THE TASK: Read through the material below and find each line that has the word "roll"; copy it.

EXERCISE MATERIALS:
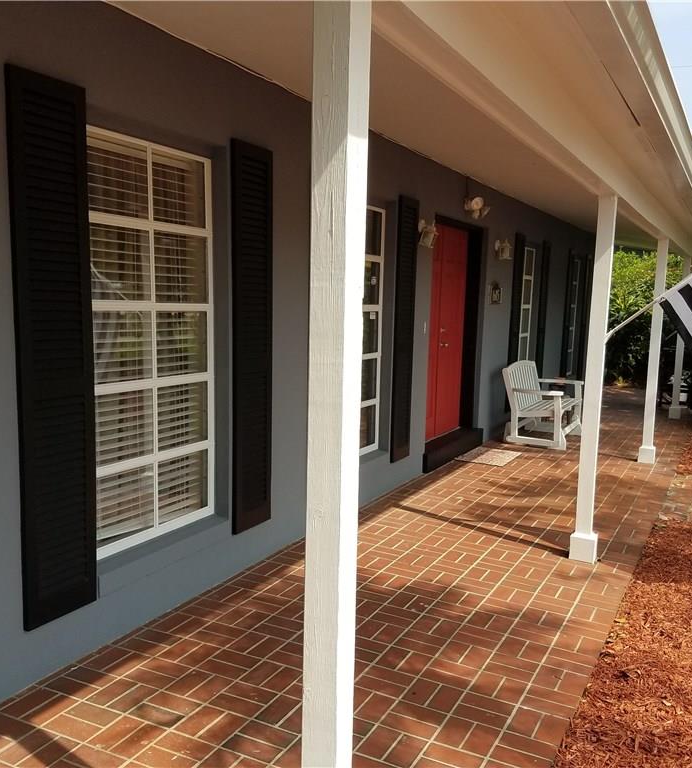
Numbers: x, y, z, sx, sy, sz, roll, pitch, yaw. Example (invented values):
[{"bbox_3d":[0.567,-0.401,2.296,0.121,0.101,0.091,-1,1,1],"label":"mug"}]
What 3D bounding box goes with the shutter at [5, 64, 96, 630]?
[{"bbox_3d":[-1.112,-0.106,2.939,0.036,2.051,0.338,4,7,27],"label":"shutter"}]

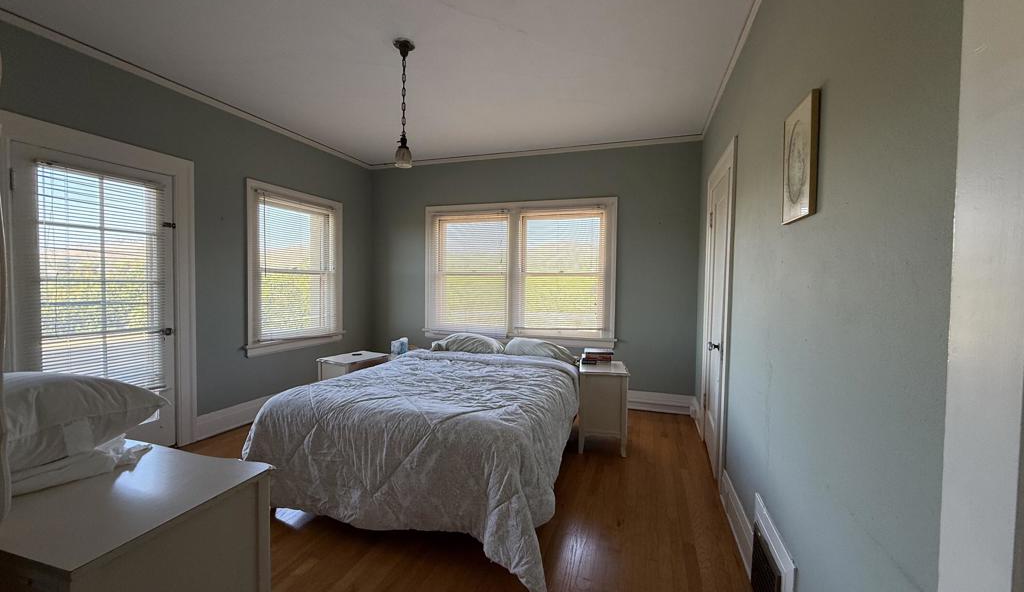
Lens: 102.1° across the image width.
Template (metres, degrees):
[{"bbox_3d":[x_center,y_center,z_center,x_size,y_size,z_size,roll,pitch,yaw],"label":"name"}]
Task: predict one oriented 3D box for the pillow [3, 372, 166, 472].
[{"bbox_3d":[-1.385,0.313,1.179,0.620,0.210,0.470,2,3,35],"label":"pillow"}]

--

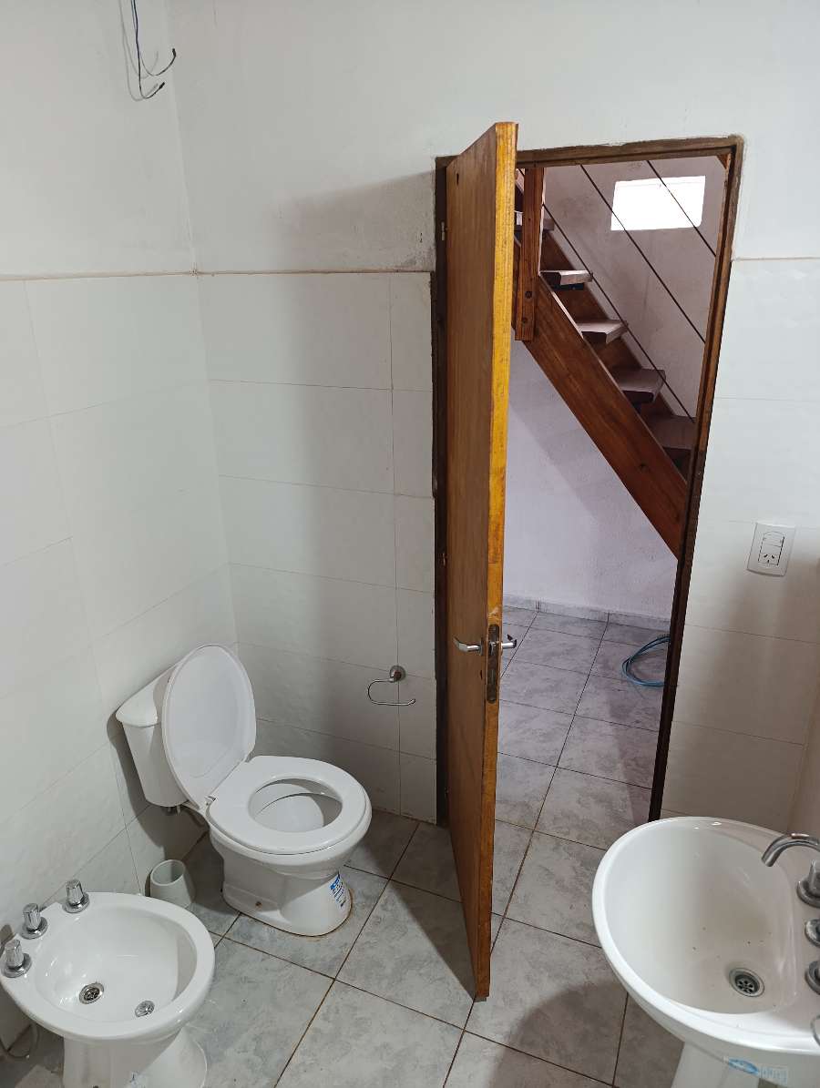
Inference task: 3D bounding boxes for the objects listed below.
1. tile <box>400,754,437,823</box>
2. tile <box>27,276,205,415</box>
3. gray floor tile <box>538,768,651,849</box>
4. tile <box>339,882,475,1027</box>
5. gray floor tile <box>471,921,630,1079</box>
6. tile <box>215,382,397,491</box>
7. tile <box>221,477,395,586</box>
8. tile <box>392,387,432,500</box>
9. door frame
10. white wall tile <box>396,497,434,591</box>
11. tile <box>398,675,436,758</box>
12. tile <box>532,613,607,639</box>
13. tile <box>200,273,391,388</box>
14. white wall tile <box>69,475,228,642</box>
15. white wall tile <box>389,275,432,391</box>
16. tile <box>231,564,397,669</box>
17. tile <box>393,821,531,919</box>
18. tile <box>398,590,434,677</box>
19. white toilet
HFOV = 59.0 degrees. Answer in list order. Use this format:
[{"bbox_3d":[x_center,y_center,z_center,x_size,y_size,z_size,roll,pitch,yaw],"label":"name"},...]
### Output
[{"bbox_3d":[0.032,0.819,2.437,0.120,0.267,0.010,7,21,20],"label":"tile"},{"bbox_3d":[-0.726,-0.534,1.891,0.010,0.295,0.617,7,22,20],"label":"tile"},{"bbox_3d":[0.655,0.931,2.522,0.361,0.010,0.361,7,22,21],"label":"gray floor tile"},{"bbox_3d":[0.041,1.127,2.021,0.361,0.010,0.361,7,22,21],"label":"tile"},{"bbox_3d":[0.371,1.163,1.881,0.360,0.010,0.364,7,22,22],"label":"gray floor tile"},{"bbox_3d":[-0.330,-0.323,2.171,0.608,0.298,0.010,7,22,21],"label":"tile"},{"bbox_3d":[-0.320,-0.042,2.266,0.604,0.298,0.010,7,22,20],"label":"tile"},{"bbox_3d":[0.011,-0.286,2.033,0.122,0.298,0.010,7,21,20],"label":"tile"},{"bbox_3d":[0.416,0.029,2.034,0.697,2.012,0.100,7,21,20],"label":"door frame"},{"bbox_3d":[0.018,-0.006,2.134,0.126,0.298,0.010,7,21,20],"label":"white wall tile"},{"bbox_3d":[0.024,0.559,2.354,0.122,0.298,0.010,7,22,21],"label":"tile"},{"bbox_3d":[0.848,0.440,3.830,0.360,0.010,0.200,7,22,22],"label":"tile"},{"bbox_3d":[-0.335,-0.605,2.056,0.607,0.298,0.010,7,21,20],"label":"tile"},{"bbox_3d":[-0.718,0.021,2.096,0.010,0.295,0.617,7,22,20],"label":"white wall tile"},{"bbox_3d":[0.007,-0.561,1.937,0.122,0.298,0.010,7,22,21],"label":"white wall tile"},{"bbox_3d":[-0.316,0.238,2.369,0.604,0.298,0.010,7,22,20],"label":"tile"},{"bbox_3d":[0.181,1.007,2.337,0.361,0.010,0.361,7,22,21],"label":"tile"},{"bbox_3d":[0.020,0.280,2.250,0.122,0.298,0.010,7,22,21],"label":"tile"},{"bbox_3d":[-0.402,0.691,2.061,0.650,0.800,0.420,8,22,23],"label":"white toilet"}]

REPLY:
Numbers: x, y, z, sx, sy, sz, roll, pitch, yaw. Example (invented values):
[{"bbox_3d":[x_center,y_center,z_center,x_size,y_size,z_size,roll,pitch,yaw],"label":"name"}]
[{"bbox_3d":[x_center,y_center,z_center,x_size,y_size,z_size,roll,pitch,yaw],"label":"name"},...]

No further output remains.